Students with immigrant biographies in the German educational system: the failure of a challenge


Hans Merkens
Abstract
Ethnicity and culture, or ethnic and cultural identity, have marked the discussion about the educational integration of immigrant children in Germany, in the sense that for a relatively long time collective (ethnic or cultural) identities were considered to relate to personal biographies and individual histories within the educational organizations of the receiving society. This type of thinking is at least partly responsible for the development of some versions of intercultural education which directed their criticism against the school for its rather comprehensive nature and monocultural curricula, since it was exactly this orientation which was held to be responsible for the migrant students’ relatively poor educational achievement.
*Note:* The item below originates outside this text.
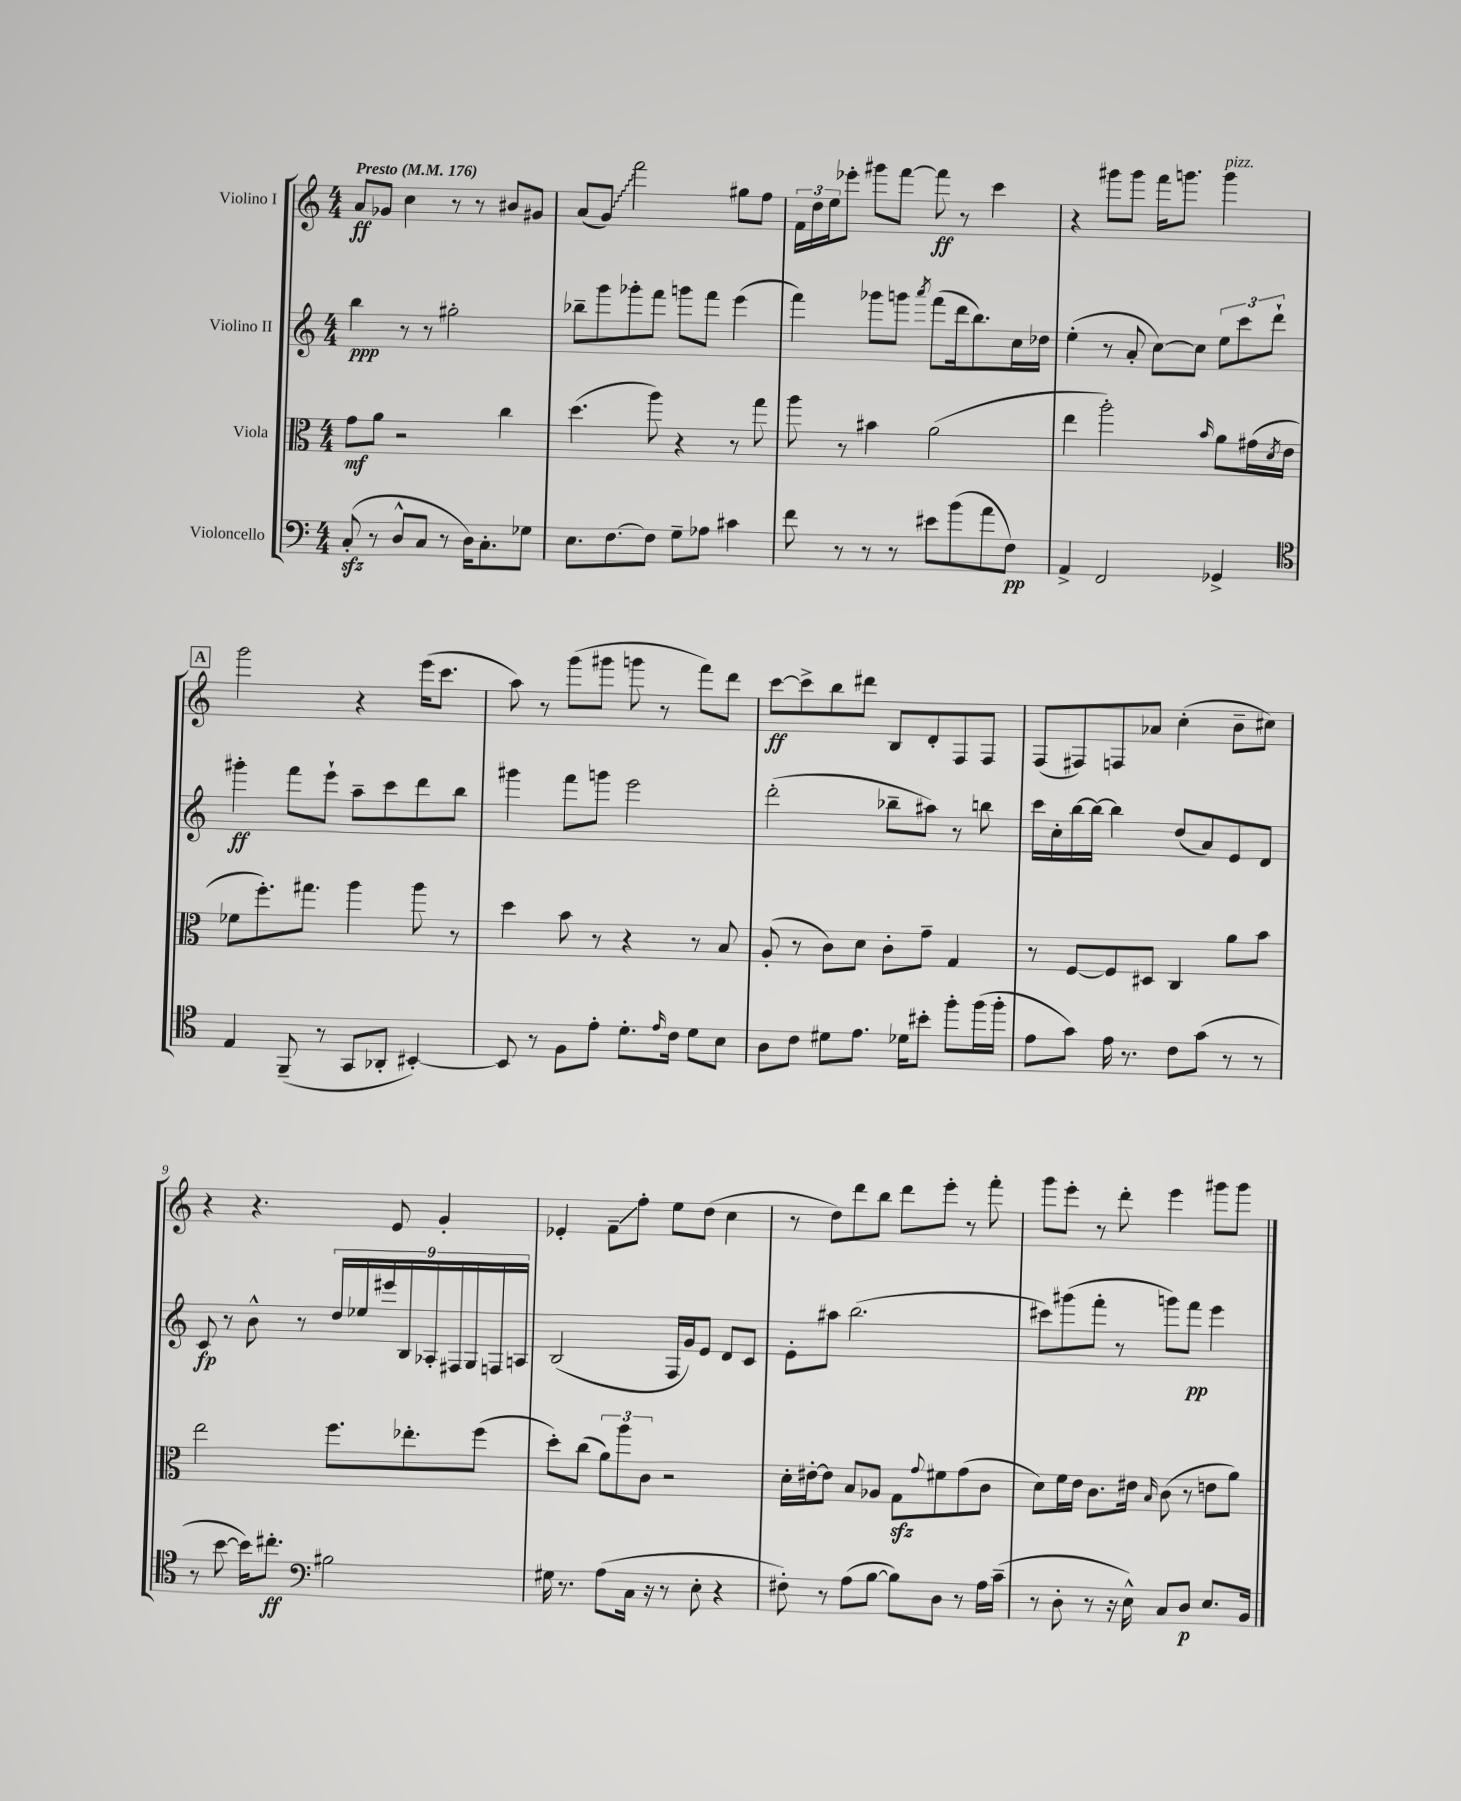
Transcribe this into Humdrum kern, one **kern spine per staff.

A so-called diffuse identity for the immigrant student, produced by the schools’ peripheral attendance to his linguistic and cultural capital, was thought to be a negative factor in the process of integration. At the same time no adequate empirical longitudinal research to corroborate such a hypothesis has been conducted in Germany. In this sense, intercultural education eventually functioned as a branch of social work, trying to help migrant children cope with difficulties of the school environment, whereas it was not always clear that the motivation taken for granted by the educationists as that of children and /or of their parents’ was in fact their actual motivation. There has also been no empirical evidence in Germany that the school integration of children with a migrant background has failed due to monolingual instead of bilingual training. In this article the author presents possible reasons for language difficulties faced in school by immigrant children, as well as some ways for their management.